Kartini sempat bertemu lagi dengan Kardinah pada saat mengunjungi kakak mereka, Soelastri. Saat itu Kardinah telah menghabiskan waktu dengan membangun sekolahnya sendiri. Sebuah perjuangan yang pernah ia impikan bersama Kartini dan Rukmini, yang mereka sebut sebagai cita-cita Het Klaverblad, atau julukan bagi Tiga Saudara dari Nyonya Ovink-Soer, istri asisten residen Jepara.
Kepekaan sosial Kartini dan saudarinya memang ditularkan oleh ayahnya. Di saat mereka kecil, sang ayah sering membawa mereka meninjau tempat-tempat penderitaan rakyat. Semuanya dimaksudkan agar para putrinya memahami susahnya hidup dalam kemelaratan.

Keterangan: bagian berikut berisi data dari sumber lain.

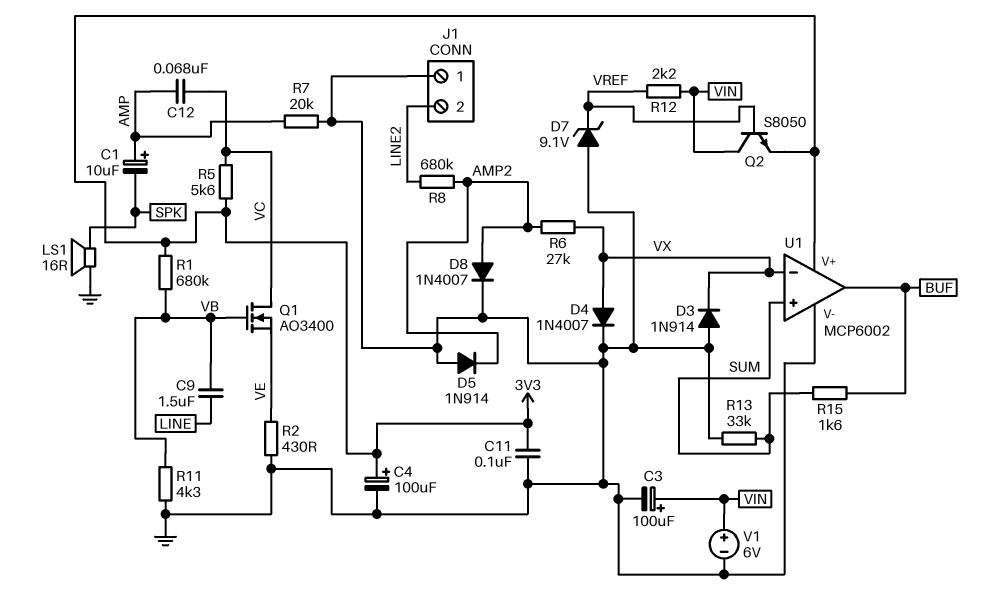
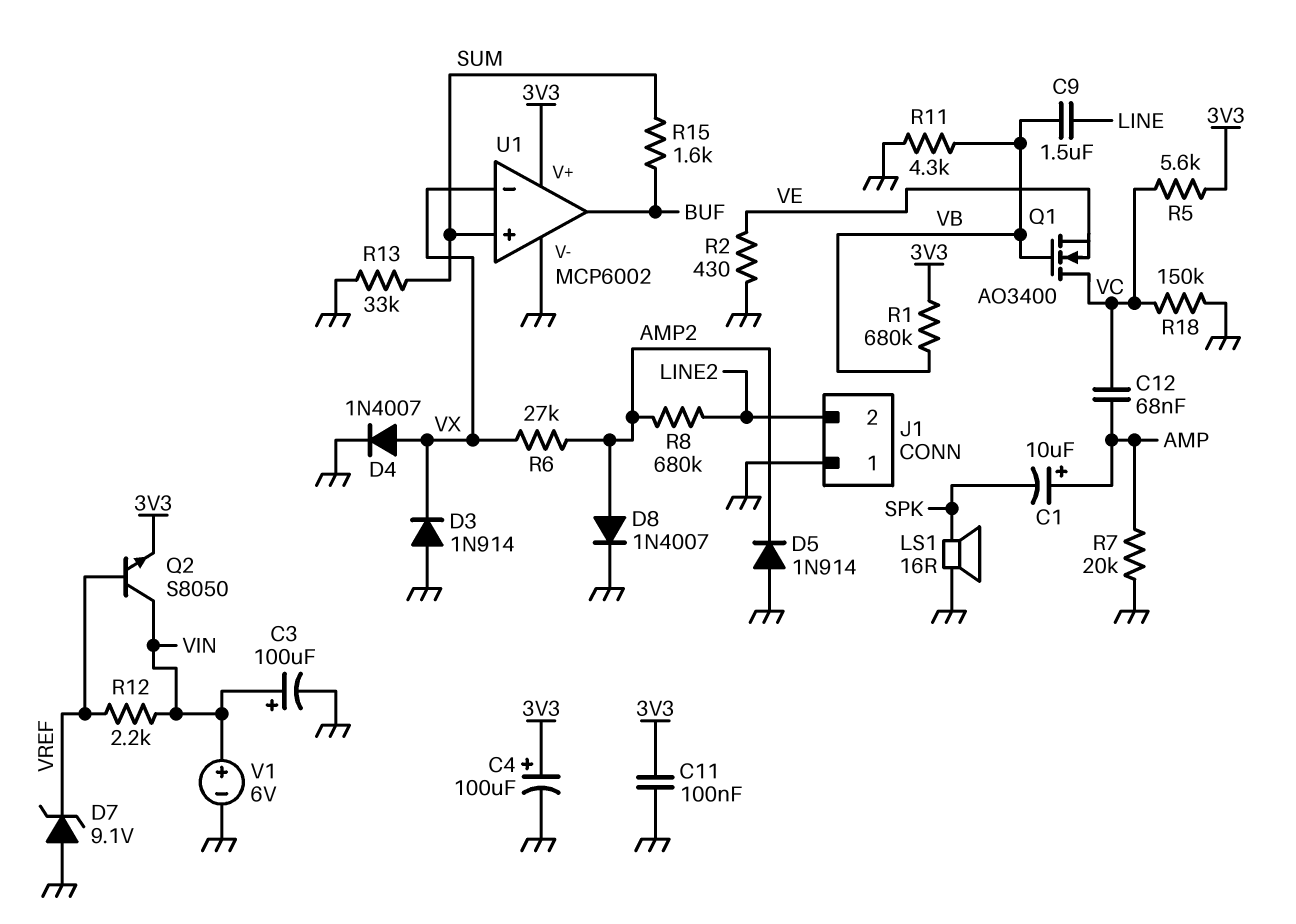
R18: none -> 150k (GND, VC)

Kehidupan pernikahannya tidak membuatnya menjadi wanita yang terpasung. Seluruh usahanya ke arah modernisasi, mendapat dukungan penuh dari suaminya. Ditambah lagi statusnya yang cukup tinggi di masyarakat Jawa kala itu sebagai nyonya Bupati Tegal. Ia yakin posisi sosialnya memiliki tanggung jawab untuk memberi perbaikan kepada masyarakat.